Published on:

Understanding the underlying metrics: an example from search engine results

I was interested how many times certain law departments show up in Google search results. When I searched “Google law department”, Google returned what it determined are the top 10 web pages for that search. At the top of the first page, in modest grey font, it said “Page 1 of 4,060 results (0.16 seconds)”. In fact, those “results” merely estimated the total number of “hits” the search would have found had the search engine carefully scoured what had been indexed on the Web. Those are not actual hits.

Moreover, the grey results number drops as you call up subsequent pages of 10 results each. The second page showed 4,050 results, while the third and final page showed 25 results.

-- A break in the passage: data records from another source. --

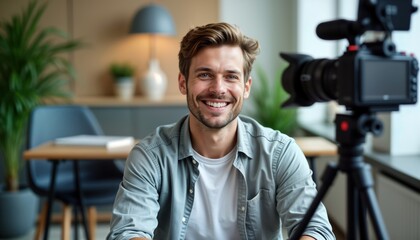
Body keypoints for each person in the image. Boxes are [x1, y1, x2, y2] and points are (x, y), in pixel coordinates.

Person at [107, 22, 335, 240]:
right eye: (205, 74)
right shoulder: (150, 156)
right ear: (183, 83)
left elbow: (316, 229)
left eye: (231, 76)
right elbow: (127, 232)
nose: (218, 88)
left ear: (246, 87)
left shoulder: (279, 153)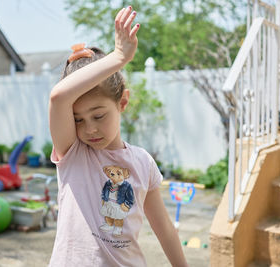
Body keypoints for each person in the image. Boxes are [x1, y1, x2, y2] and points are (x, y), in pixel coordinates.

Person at [48, 6, 188, 267]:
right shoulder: (73, 153)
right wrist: (119, 58)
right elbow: (58, 97)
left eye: (98, 116)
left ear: (122, 102)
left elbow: (165, 229)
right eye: (78, 120)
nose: (89, 129)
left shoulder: (143, 163)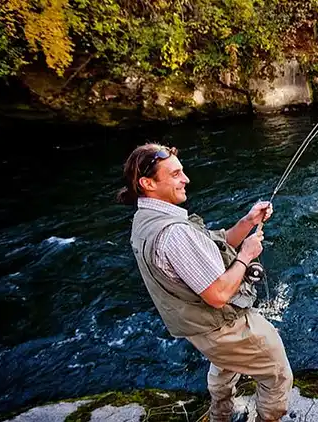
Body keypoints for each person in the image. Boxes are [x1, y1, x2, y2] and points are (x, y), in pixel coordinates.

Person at [117, 143, 293, 422]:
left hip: (201, 329)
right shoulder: (174, 233)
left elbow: (215, 247)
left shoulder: (146, 219)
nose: (186, 179)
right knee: (278, 372)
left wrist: (247, 222)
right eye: (175, 174)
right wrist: (246, 256)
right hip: (222, 326)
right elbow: (218, 294)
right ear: (147, 183)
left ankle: (220, 415)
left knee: (225, 363)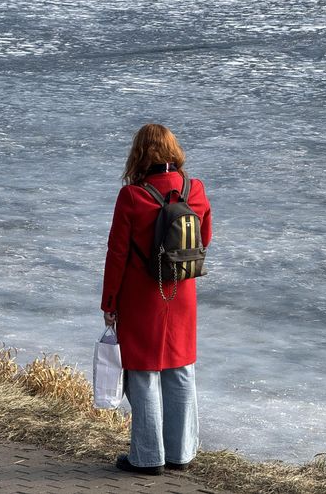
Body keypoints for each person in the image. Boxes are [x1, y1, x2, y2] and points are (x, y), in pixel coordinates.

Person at [101, 124, 212, 475]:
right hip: (181, 292)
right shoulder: (195, 188)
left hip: (141, 295)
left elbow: (117, 253)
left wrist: (110, 302)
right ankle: (181, 454)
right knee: (180, 370)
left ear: (139, 154)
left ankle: (148, 458)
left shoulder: (132, 196)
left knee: (144, 373)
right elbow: (204, 237)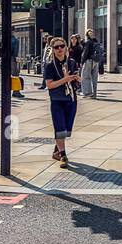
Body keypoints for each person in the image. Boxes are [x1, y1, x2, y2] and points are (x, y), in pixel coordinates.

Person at [44, 36, 79, 169]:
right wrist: (65, 79)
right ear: (52, 49)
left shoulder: (71, 62)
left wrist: (77, 79)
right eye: (56, 47)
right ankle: (63, 155)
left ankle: (57, 150)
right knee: (59, 128)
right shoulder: (50, 66)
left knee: (66, 129)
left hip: (71, 99)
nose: (59, 49)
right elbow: (50, 85)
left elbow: (75, 79)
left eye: (62, 46)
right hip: (57, 100)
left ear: (66, 47)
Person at [80, 29, 101, 98]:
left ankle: (87, 93)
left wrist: (82, 62)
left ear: (86, 35)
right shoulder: (96, 42)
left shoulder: (88, 42)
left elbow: (85, 53)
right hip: (96, 61)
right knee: (94, 78)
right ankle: (94, 94)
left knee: (85, 77)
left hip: (88, 60)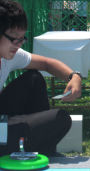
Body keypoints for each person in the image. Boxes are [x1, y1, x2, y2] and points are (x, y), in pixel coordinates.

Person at [0, 0, 82, 156]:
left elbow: (46, 63)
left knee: (33, 78)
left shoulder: (9, 55)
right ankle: (39, 149)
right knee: (60, 119)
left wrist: (74, 76)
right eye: (14, 38)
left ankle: (42, 148)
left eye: (22, 39)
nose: (19, 45)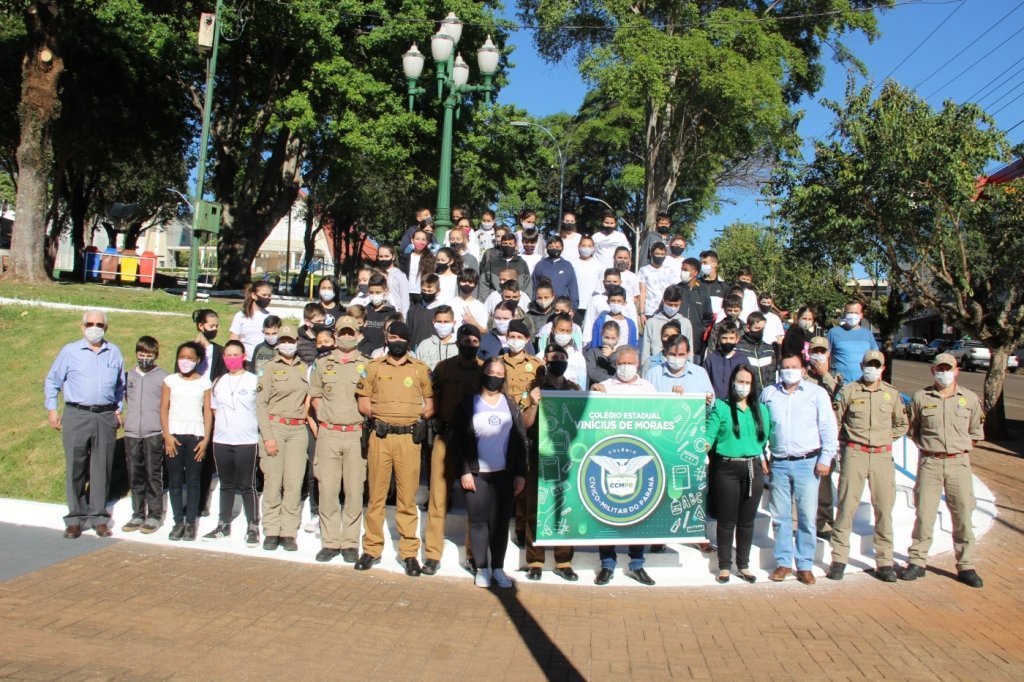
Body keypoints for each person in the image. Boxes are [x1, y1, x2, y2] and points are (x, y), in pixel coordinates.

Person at [355, 322, 434, 576]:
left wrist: (414, 415)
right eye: (392, 336)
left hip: (409, 440)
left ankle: (409, 553)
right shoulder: (374, 367)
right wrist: (380, 415)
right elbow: (363, 399)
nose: (396, 340)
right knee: (376, 496)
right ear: (386, 339)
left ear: (408, 341)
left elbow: (431, 402)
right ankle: (371, 549)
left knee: (406, 498)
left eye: (401, 337)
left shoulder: (420, 369)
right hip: (381, 435)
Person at [900, 353, 985, 588]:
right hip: (930, 463)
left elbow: (976, 432)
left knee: (963, 515)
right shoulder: (920, 397)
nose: (944, 373)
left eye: (949, 369)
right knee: (924, 514)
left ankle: (966, 564)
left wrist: (958, 450)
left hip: (959, 464)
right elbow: (913, 430)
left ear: (957, 371)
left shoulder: (968, 399)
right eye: (940, 369)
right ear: (933, 371)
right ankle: (917, 561)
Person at [827, 350, 909, 582]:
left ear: (883, 368)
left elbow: (902, 424)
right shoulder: (850, 391)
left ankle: (884, 561)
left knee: (883, 509)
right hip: (855, 453)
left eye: (876, 365)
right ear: (862, 365)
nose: (872, 369)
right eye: (868, 364)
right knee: (846, 507)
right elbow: (836, 421)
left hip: (882, 456)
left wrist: (884, 438)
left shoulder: (891, 394)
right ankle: (839, 558)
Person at [760, 353, 838, 585]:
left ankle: (804, 564)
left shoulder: (817, 393)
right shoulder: (769, 394)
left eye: (794, 367)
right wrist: (762, 455)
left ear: (803, 370)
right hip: (780, 462)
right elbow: (761, 428)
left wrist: (826, 458)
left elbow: (828, 428)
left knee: (806, 516)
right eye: (785, 367)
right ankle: (783, 562)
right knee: (780, 516)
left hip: (808, 463)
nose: (789, 370)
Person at [452, 358, 528, 588]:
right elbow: (457, 442)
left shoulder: (511, 404)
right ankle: (481, 568)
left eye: (499, 373)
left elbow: (520, 440)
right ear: (483, 374)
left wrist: (520, 473)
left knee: (500, 523)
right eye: (490, 372)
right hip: (477, 473)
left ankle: (498, 569)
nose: (494, 376)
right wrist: (464, 471)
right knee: (478, 522)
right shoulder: (468, 404)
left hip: (504, 474)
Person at [591, 346, 657, 585]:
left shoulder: (648, 389)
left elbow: (659, 417)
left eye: (630, 363)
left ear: (637, 364)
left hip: (639, 456)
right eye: (621, 363)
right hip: (611, 455)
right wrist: (593, 393)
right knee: (607, 511)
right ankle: (607, 564)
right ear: (616, 365)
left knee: (638, 512)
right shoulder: (605, 387)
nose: (626, 367)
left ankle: (637, 563)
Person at [307, 317, 368, 564]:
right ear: (335, 334)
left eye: (350, 332)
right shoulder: (322, 364)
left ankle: (350, 542)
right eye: (342, 332)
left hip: (355, 434)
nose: (346, 336)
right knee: (328, 489)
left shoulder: (367, 365)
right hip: (329, 433)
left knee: (354, 490)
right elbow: (315, 396)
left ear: (357, 334)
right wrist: (324, 418)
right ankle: (330, 541)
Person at [427, 325, 484, 574]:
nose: (469, 344)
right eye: (465, 340)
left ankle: (473, 555)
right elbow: (432, 397)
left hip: (474, 442)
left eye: (474, 341)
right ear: (458, 342)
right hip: (445, 438)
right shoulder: (444, 368)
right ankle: (432, 554)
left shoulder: (485, 371)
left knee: (475, 503)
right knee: (438, 499)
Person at [707, 365, 771, 583]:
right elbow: (709, 435)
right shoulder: (722, 407)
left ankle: (743, 565)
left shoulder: (761, 410)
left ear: (753, 386)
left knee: (747, 521)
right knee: (726, 521)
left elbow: (764, 438)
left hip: (752, 466)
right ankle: (724, 566)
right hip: (727, 468)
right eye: (739, 381)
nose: (742, 386)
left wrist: (757, 455)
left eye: (747, 382)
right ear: (732, 382)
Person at [520, 345, 579, 581]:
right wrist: (533, 403)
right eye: (554, 358)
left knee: (566, 508)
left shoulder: (574, 389)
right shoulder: (533, 388)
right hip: (539, 455)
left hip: (566, 456)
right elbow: (524, 424)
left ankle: (563, 561)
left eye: (563, 358)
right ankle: (535, 561)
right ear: (545, 360)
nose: (559, 361)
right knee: (536, 507)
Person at [255, 326, 309, 552]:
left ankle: (288, 531)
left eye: (291, 340)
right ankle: (271, 530)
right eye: (284, 340)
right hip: (275, 427)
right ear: (278, 342)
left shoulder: (304, 367)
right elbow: (261, 404)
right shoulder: (268, 368)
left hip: (297, 430)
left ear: (297, 342)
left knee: (293, 483)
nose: (288, 344)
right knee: (273, 481)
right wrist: (267, 436)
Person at [203, 340, 261, 547]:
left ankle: (253, 526)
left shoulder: (253, 380)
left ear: (244, 356)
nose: (231, 359)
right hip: (222, 440)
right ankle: (223, 524)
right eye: (228, 355)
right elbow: (214, 409)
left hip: (247, 441)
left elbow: (261, 409)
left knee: (247, 485)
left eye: (235, 355)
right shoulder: (218, 381)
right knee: (226, 485)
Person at [160, 341, 213, 542]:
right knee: (174, 482)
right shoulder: (170, 381)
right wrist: (166, 435)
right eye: (182, 357)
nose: (185, 361)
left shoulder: (205, 383)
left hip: (196, 437)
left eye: (190, 358)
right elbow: (163, 408)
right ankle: (177, 522)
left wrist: (206, 439)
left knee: (193, 482)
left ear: (198, 360)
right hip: (173, 437)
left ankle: (191, 523)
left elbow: (207, 412)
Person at [120, 335, 167, 534]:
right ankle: (138, 513)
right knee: (135, 474)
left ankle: (155, 514)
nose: (144, 357)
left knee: (153, 474)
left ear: (155, 355)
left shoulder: (163, 377)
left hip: (154, 432)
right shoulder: (129, 376)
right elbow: (121, 399)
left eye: (148, 354)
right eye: (141, 353)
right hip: (132, 432)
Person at [804, 336, 844, 538]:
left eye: (822, 351)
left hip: (828, 439)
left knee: (826, 485)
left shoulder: (836, 378)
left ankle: (825, 521)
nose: (818, 356)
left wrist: (826, 375)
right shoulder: (803, 377)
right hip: (807, 437)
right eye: (814, 351)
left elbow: (843, 397)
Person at [640, 288, 691, 374]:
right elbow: (646, 351)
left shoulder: (685, 323)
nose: (672, 308)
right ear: (663, 301)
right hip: (656, 366)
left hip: (679, 368)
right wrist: (644, 370)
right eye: (670, 304)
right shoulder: (652, 322)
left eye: (676, 305)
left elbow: (690, 350)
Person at [826, 299, 877, 383]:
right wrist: (829, 378)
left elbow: (875, 359)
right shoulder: (833, 333)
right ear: (844, 315)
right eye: (850, 313)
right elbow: (826, 357)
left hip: (863, 385)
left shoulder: (868, 334)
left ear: (861, 315)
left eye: (856, 313)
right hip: (841, 385)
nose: (853, 315)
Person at [644, 335, 714, 396]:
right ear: (666, 352)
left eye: (681, 355)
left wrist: (708, 401)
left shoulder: (700, 373)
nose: (676, 358)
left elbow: (711, 402)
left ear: (688, 353)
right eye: (672, 354)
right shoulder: (652, 375)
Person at [673, 258, 714, 359]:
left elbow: (708, 317)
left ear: (695, 272)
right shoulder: (675, 289)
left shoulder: (703, 292)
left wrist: (700, 330)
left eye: (685, 270)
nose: (682, 272)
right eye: (682, 269)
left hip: (696, 345)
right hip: (675, 343)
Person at [479, 231, 532, 302]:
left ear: (515, 246)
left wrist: (525, 301)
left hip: (516, 301)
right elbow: (484, 283)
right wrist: (484, 301)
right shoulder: (492, 262)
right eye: (505, 243)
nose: (507, 246)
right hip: (495, 300)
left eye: (510, 244)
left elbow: (527, 285)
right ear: (501, 245)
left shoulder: (521, 263)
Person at [736, 312, 778, 396]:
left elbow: (772, 374)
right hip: (748, 396)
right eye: (757, 328)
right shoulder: (738, 349)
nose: (760, 331)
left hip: (767, 395)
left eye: (763, 328)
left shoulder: (768, 349)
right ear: (748, 327)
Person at [638, 241, 681, 325]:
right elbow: (642, 292)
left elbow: (675, 290)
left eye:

Eventually the results estimate stabilizes as on this search it did at 25. My second search, for “Microsoft law department”, started at 242 results but that estimate shrank to 37 by the fifth and final page.

Out of curiosity, I ran identical searches on Bing. The Google search returned 15 on the last of two pages while the Microsoft search returned 22 on the second page. I do not know why Google stabilized at more than twice as many results for Google and 60% higher for Microsoft.

My point goes to the heart of data analysis. You have to do your best to understand the accuracy and reliability of numbers that you use. Then, you owe it to those who might rely on your results to explain them as well as you can and to point out possible limitations in those numbers.